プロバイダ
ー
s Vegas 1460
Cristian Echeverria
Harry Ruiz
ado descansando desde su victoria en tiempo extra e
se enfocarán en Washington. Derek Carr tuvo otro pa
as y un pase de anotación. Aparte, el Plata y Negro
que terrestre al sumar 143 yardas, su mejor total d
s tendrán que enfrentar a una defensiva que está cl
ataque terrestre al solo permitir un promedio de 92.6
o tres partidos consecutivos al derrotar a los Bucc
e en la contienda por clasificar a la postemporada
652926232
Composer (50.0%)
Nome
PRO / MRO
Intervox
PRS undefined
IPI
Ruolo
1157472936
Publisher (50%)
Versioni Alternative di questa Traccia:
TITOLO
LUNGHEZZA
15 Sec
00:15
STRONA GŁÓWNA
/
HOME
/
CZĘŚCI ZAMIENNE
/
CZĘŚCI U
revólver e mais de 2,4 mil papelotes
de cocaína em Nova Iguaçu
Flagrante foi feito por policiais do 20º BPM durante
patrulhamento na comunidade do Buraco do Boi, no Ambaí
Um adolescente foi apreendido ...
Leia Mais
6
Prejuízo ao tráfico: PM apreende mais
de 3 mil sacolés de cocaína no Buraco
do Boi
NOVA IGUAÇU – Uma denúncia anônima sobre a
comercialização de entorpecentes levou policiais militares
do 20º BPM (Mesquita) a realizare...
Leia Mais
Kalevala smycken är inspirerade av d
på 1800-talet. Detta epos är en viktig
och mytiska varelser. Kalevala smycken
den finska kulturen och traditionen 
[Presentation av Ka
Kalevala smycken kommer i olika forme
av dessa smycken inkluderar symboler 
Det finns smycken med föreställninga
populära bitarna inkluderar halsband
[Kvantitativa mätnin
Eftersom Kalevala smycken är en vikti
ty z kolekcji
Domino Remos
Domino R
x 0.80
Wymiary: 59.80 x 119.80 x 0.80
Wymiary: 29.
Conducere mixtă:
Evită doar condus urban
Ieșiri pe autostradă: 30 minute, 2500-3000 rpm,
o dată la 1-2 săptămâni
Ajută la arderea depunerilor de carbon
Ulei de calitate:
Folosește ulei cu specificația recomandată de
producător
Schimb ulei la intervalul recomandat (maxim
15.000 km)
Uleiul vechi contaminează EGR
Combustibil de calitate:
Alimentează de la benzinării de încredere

◆ **Task goal**: Return, unchanged, the run of lines above that opens with the line containing "Flagrante foi feito" and closes with the line containing "den finska kulturen och traditionen". Include both.

◆ **Task response**:
Flagrante foi feito por policiais do 20º BPM durante
patrulhamento na comunidade do Buraco do Boi, no Ambaí
Um adolescente foi apreendido ...
Leia Mais
6
Prejuízo ao tráfico: PM apreende mais
de 3 mil sacolés de cocaína no Buraco
do Boi
NOVA IGUAÇU – Uma denúncia anônima sobre a
comercialização de entorpecentes levou policiais militares
do 20º BPM (Mesquita) a realizare...
Leia Mais
Kalevala smycken är inspirerade av d
på 1800-talet. Detta epos är en viktig
och mytiska varelser. Kalevala smycken
den finska kulturen och traditionen 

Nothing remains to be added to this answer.